Dünyada şeker üretimi yaklaşık %30 şeker pancarından, %70 de şeker kamışından yapılmaktadır. Oranların bu şekilde olmasının sebebi ise tamamen üretim maliyeti ile ilgili. Şeker kamışından üretilen şeker, pancardan daha ucuz maliyetli olduğu için bu üretimi dünya üzerinde gerçekleştiren karteller şeker kamışından şeker üretirler. Toplum sağlığı, dolayısı ile insan sağlığı şirketlerinin banka hesaplarına giren paradan daha değersiz bir şey oldu için ucuz ve daha ekonomik bir üretim modeli olan nişasta bazlı şeker üretimi de büyük şirketlerin hükümetler üzerinde kurabildikleri baskı sayesinde alabildikleri kotalar ile git gide artmaktadır.

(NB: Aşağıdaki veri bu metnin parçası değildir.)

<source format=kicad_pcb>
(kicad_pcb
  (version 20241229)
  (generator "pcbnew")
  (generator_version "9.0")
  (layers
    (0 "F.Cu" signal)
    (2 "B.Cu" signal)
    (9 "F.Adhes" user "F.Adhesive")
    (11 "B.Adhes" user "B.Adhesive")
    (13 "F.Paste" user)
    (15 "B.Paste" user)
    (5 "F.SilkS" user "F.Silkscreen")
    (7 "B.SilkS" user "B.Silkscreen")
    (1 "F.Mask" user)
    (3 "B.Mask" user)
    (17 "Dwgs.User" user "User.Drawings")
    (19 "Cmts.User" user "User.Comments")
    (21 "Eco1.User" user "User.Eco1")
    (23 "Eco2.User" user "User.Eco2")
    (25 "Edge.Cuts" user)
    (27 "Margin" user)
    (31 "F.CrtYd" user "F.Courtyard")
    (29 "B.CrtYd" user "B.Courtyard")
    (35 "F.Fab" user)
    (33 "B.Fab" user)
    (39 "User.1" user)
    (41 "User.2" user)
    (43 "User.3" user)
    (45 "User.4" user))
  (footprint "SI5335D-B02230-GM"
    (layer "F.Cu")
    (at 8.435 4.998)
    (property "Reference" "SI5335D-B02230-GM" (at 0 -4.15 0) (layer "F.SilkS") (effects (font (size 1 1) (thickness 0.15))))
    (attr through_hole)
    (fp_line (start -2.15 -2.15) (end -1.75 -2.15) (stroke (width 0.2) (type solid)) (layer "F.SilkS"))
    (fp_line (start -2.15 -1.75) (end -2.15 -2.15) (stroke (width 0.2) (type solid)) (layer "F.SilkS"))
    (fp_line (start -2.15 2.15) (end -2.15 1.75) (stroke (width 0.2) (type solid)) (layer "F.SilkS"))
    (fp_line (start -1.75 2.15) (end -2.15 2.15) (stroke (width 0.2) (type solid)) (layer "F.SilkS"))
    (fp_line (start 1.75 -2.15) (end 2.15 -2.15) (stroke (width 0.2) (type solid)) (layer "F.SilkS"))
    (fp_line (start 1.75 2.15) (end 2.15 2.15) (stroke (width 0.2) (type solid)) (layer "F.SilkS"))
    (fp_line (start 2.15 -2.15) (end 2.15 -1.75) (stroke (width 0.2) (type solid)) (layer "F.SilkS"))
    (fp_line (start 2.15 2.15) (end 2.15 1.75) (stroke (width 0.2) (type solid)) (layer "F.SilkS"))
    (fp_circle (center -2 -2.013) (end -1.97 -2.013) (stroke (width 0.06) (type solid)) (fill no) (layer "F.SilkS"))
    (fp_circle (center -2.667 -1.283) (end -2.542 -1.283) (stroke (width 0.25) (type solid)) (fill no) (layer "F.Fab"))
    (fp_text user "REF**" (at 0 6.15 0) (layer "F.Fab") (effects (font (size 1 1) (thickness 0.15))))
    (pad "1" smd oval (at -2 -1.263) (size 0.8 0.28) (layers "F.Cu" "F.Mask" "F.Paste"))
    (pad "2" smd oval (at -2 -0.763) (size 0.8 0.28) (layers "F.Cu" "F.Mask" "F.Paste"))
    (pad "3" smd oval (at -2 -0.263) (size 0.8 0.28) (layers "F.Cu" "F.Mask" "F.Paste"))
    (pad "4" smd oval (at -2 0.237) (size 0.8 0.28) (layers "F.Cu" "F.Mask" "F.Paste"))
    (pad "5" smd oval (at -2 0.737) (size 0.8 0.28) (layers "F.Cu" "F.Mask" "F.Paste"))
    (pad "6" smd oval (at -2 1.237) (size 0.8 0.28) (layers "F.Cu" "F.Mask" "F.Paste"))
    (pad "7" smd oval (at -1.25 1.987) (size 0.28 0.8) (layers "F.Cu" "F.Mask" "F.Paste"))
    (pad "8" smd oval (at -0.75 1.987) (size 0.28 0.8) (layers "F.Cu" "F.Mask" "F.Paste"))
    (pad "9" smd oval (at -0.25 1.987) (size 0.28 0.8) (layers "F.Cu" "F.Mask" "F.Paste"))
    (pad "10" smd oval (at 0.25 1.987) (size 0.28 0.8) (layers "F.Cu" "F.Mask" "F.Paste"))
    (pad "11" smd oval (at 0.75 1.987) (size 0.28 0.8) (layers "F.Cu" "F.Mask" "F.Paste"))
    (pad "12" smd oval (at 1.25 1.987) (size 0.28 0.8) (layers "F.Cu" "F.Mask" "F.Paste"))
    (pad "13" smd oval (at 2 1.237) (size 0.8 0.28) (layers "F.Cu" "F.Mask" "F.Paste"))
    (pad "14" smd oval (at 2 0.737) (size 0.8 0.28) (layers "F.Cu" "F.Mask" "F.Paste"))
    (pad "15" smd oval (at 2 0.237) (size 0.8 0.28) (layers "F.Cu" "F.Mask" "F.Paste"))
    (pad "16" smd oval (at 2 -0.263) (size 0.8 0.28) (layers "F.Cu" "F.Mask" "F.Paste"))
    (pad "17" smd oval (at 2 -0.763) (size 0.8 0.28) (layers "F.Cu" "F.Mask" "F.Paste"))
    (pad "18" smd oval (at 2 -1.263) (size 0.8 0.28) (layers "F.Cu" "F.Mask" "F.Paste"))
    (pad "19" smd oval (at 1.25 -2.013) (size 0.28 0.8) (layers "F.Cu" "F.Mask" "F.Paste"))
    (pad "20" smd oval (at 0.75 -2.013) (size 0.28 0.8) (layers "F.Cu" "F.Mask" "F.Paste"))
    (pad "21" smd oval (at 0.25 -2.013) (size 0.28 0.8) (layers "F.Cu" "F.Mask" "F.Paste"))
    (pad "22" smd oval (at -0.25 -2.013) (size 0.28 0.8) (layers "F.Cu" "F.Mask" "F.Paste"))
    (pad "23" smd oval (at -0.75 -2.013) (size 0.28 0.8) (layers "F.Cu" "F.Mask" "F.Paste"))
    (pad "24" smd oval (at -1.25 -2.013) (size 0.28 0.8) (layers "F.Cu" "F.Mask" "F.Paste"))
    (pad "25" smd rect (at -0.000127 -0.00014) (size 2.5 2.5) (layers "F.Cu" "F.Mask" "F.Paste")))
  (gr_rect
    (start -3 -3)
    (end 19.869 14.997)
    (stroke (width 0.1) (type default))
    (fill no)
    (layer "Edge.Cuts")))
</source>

Nişasta bazlı şeker üretimi ise mısır, buğday ve patatesten elde ediliyor. Bu işte baş rolü ise mısır üstleniyor.

Ülkemizde 33 adet pancar şekeri fabrikası bulunmaktadır. Bu pancar şekeri fabrikalarının kurulu şeker üretim kapasitesi yaklaşık yılda 3.5 milyon ton civarıdır. Ülkemizin dünya şeker pancarı üretimindeki payı yaklaşık %6 civarında ve bu üretim ile dünyada 5’inci sıradayız.

İlk şeker fabrikasının kurulması Cumhuriyet dönemine denk gelmektedir.  14 Haziran 1925 tarihinde Uşak’ta kurulacak olan şeker fabrikasının temelleri atıldıktan 1.5 yıl sonra 17 Aralık 1926 da fabrika resmen üretim faaliyetine başlamış ve Türkiye de ilk şeker üreten fabrika unvanını almıştır. Bu fabrikanın inşaatı devam ederken 15 Haziran 1926’da 600 bin TL sermaye ile İstanbul ve Trakya fabrikaları T.A.Ş kurulmuştur. Artan nüfus ile beraber Türkiye’nin şeker ihtiyacı artmış ve iki fabrika ile talepler karşılanamaz hale gelince Eskişehir ve Turhal fabrikaları olmak üzere iki yeni şeker fabrikası daha kurulmuştur. Bu dört fabrika 1951 yılına değin ülkenin şeker ihtiyacını karşılamıştır. Daha sonra 1950’li yıllarda 11 fabrika,

1960’lı yıllarda 12 fabrika,

1977 yılında 1 fabrika,

1980’li yıllarda 6 fabrika,

1990’lı yıllarda 3 fabrika,

2001 yılında 1 fabrika

Ülkenin şeker ihtiyacını karşılamasının yanında sosyolojik açıdan kırda yoksulluğun azaltılması ve kalkınmanın sağlanması, kırdan kente göçün engellenmesi, bölgesel gelişmişlik farklarının ortadan kaldırılması gibi politikalar düşünülerek bu fabrikalar kar amacı gözetmeksizin büyük zorluklar içerisinde kurulmuştur.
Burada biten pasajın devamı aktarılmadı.